Georgia has two vulture species, the turkey vulture and the black vulture. Both are permanent residents, although their numbers swell in winter when migratory vultures from up north come to Georgia for the season.
Turkey vultures, the larger of the two, are common statewide. They have pinkish-red heads and longer, narrower, two-tone (black with gray lining) wings that are held in a shallow V-shape when soaring. They feed almost entirely on carrion, mostly dead mammals.
Black vultures occur in most of Georgia but are less common in the mountains. Their heads are gray; wings have silvery tips. They are more aggressive and will drive off turkey vultures when feeding on road kill or other carrion. They also will prey on small live mammals and reptiles, eat other birds’ eggs and feed at garbage dumps.
Ferrari and his colleague Soluzo Ekenta have learned that:
● Turkey vultures are more likely to forage alone and at lower altitudes than black vultures, which often forage in flocks at higher altitudes.

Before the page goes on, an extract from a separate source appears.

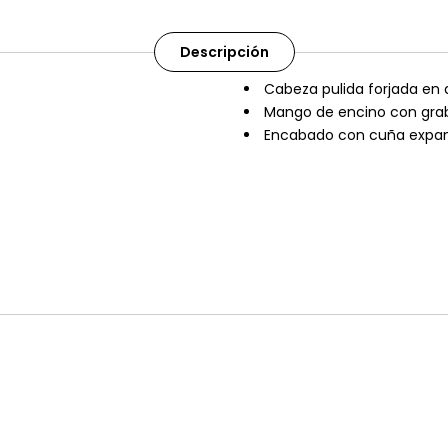
Descripción
Cabeza pulida forjada en 
Mango de encino con grab
Encabado con cuña expan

● Turkey vultures have a stronger sense of smell and thus are more able to detect carrion. Black vultures have weaker olfactory powers. By flying higher, however, black vultures may be able to keep an eye on turkey vultures and follow them to food.
In the sky: The moon will be full tonight — the wolf moon. It was so-named because January was when hungry, howling wolves boldly ventured close to pioneer settlements for a meal of pets or livestock. We don’t have wolves now, but we have hungry coyotes.
The moon will be last quarter Friday, rising about midnight and setting about midday, said David Dundee, astronomer with Tellus Northwest Georgia Science Museum.
Mercury is low in the east just before sunrise. Mars rises out of the east just after sunset. Jupiter is in the west at sunset and sets about three hours later. Saturn rises out of the east about two hours before midnight and will appear near the moon Tuesday night.